Dans les toutes prochaines années, ces visites virtuelles devraient monter en puissance et démocratiser l’accès à la culture. « Elles permettent aux écoles, aux établissements qui accueillent des personnes handicapées, aux prisons ou aux gens éloignés des lieux culturels d’y avoir accès. » Michel Buffa précise : « C’est mieux d’y aller en vrai, mais pour déplacer toute une école azuréenne à la Cité des sciences et de l’industrie, par exemple, c’est compliqué. »
Entre et euros
Il cite aussi le cas d’une clinique pour enfants handicapés en Bretagne. «On a fait avec eux une expérimentation en 2016. Ils ont ainsi pu découvrir le Musée de la Grande Guerre à Meaux.» Les chercheurs (Photos Wimmics/IS/Inria) ont aussi effectué des tests depuis le Japon, Berkeley (USA), Tel-Aviv (Israël)… Suscitant, partout, le même enthousiasme. «Un robot coûte entre 20000 et 30 000 euros, et il faut de la maintenance. En fait, le modèle économique envisagé serait plutôt de proposer aux musées des offres de service, sous forme de location du robot. Elle comprendrait son installation, avec du Wi-Fi de qualité, mais aussi avec des logiciels qui permettront aux équipes du musée de préparer la visite. » Avec cette visite automatisée, en réalité augmentée, multilingue, et multi-niveaux, les centres culturels pourront proposer à des milliers de personnes une découverte à distance. Une perspective intéressante pour les sites qui saturent de visiteurs : «On peut imaginer une visite avec 3000 personnes connectées à distance », souligne Michel Buffa.

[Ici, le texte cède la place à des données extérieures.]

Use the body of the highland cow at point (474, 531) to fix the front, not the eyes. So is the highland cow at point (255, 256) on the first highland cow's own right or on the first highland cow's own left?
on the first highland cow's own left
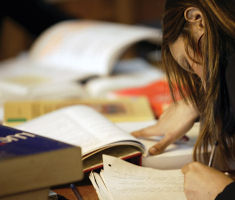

L’idée sera de choisir des moments où l’affluence est moindre, pour que le robot effectue sa visite sans être trop gêné par la foule. Après l’expérience de l’expo Valérian, la Cité des sciences et de l’industrie est dans les starting-blocks. « On a prévu de faire des tests avec eux depuis une école de Sophia Antipolis. Par exemple, ils ont une exposition sur les mathématiques. Elle est très interactive, il y a des leviers à actionner pour comprendre la gravité. Alors, si on visite à distance, il va falloir trouver quelles expériences proposer. On va réfléchir à des jeux dans des pages Web… » L’aventure ne fait que commencer !
On peut imaginer une visite avec trois mille personnes connectées ”
1. Une équipe commune à l’Inria et au laboratoire I3S (CNRS/Université de Nice Sophia Antipolis), membres d’Université Côte d’Azur. 2. Projet dont les partenaires sont : le laboratoire I3S (Informatique, Signaux et Systèmes), les sociétés Kompaï Robotics et Anotherworld, l’association Approche.